▶ PASSAGE DU TEXTE
————

Théatre d’exercice
28/01/15
L'exercice et le repos.
Celui-la fut découvert plus tard ; pourtant, il nous regardait nous agiter dans nos tâches journalières depuis toujours.
Seulement, il était resté inaperçu car son tronc prenait racine dans la fange marécageuse, inaccessible à mes explorations régulières sauf pendant les mois secs d’été.
Ce jour là prolongeait trois semaines de sécheresse. Je me trouvais au milieu de broussailles à l’ombre de quelque arbre, à me frayer un chemin à grand coup de bâton, quand je débouchai sur une petite clairière occupée par un chêne qui servait de poteau à une clôture devenue inutile depuis des année.
Je prenais appuis sur le fil de fer barbelé pour atteindre la première branche bien droite à l’horizontal.

————

▶ EXTRAITS DU MATÉRIEL
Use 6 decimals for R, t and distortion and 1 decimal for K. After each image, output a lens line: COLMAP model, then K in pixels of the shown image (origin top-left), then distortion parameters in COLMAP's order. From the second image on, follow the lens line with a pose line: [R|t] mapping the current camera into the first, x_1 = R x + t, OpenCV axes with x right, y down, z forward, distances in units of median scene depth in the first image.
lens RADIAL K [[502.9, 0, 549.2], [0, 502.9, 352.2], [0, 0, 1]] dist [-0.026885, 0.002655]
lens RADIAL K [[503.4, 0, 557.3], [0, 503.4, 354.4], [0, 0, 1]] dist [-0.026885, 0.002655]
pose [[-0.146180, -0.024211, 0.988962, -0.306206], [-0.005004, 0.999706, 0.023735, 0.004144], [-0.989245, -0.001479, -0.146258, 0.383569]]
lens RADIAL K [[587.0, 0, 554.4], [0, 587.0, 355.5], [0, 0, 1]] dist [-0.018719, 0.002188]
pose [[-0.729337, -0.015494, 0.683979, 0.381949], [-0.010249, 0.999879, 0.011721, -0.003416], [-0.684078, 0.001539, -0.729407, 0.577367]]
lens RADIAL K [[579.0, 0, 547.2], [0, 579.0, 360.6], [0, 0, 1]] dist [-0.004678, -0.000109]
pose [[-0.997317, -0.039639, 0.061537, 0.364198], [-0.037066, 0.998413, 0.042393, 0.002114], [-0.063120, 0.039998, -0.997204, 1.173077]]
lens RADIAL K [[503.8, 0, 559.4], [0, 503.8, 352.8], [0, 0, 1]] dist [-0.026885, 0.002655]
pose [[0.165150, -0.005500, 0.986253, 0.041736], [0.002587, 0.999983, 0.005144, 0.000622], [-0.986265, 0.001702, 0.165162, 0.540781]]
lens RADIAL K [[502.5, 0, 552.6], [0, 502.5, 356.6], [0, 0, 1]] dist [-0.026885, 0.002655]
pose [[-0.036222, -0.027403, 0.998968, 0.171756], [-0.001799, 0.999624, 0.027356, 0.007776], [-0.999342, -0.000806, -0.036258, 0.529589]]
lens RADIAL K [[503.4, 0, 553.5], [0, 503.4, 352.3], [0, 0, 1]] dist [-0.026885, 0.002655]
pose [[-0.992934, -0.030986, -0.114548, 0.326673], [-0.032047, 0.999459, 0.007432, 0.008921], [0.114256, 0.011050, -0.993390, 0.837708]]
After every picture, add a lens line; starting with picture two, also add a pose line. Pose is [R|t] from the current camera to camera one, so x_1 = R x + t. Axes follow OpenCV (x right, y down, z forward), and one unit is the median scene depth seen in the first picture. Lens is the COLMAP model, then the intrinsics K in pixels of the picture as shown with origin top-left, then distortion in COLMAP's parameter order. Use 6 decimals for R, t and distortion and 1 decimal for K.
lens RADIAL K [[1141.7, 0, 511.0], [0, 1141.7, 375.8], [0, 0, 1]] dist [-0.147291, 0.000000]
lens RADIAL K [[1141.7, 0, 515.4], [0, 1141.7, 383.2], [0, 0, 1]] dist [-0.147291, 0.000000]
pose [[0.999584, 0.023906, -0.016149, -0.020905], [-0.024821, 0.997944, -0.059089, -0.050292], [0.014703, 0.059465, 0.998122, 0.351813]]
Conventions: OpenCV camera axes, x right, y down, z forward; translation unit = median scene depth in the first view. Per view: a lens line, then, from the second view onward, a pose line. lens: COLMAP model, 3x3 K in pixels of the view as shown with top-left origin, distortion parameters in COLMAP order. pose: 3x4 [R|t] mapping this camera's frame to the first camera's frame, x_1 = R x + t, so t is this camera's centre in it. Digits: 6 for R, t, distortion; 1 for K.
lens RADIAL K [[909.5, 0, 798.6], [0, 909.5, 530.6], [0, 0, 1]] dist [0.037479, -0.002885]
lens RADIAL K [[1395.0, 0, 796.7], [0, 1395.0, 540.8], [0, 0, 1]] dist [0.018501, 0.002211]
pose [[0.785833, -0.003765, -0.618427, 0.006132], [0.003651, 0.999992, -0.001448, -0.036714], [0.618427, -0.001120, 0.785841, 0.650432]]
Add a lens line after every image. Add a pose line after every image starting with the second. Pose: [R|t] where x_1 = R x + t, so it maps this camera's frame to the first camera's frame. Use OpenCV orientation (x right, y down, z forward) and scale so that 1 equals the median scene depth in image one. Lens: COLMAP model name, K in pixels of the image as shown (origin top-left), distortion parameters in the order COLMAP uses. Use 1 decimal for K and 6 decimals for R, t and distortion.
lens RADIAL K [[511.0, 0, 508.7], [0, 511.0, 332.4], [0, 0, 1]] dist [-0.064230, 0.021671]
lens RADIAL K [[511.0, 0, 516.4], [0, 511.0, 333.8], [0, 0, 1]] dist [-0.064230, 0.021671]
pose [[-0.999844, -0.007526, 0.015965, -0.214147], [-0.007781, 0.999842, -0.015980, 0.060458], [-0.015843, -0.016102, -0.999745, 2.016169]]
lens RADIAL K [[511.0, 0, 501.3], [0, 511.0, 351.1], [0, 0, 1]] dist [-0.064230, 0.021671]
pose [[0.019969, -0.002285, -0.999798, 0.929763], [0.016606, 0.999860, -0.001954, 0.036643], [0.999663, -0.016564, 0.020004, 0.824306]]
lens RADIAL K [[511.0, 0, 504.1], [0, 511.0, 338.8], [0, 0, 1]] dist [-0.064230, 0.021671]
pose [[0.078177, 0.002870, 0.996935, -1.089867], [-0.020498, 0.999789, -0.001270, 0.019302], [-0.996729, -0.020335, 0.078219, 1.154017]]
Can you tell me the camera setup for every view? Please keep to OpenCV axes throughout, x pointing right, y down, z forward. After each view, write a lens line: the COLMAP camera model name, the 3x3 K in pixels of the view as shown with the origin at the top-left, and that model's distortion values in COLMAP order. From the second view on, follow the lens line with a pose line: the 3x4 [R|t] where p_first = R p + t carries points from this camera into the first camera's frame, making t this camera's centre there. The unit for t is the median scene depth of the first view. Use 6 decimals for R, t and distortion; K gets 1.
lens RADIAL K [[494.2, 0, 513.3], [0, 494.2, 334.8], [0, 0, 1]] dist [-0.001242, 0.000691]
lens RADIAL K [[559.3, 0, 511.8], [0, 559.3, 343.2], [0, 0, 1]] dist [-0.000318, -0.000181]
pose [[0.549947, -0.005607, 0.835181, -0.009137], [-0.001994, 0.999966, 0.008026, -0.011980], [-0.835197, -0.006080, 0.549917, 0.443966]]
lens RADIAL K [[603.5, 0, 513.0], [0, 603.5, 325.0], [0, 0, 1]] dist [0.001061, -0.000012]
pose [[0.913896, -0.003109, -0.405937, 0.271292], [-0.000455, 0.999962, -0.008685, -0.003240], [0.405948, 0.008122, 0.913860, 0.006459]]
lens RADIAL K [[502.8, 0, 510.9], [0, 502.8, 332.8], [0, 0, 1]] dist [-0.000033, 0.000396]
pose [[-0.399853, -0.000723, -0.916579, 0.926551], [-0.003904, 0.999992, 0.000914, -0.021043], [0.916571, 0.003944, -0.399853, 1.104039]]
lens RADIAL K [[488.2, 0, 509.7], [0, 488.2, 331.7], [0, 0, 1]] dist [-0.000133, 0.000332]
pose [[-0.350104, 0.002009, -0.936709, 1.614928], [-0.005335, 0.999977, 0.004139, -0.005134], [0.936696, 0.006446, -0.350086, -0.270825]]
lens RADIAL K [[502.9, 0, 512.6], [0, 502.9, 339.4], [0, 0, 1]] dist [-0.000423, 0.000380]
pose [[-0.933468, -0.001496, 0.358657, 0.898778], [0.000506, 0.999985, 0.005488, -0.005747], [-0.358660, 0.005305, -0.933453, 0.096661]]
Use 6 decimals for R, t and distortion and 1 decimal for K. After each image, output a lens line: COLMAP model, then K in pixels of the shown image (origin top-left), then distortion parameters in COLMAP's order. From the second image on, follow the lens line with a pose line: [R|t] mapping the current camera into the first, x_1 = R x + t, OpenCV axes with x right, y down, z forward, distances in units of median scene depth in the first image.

————

▶ CONSIGNE 1
Selon le texte sur le chêne de la clairière, à quoi servait cet arbre ?
▶ CONSIGNE 2
Poursuivez le récit sur le chêne de la clairière après sa dernière phrase.
Ce matériel est sans rapport avec le texte sur le chêne de la clairière.

▶ RÉPONSE FINALE 1
Il servait de poteau à une clôture devenue inutile depuis des années.

▶ RÉPONSE FINALE 2
L’étage supérieure se déployait en étoile de manière fort commode. Levant les yeux, je découvrit une succession de branches comme autant de marche d’un escalier hélicoïdal.
Irrésistiblement attiré, je progressais en une dizaine d’étapes jusqu’à la cime et vis enfin un panorama dégagé dans lequel le fleuve régnait.
Ainsi apparaissait ma futur salle de sport végétale cachée par un feuillage dense.
L’exercice consisterait à grimper et redescendre le plus rapidement.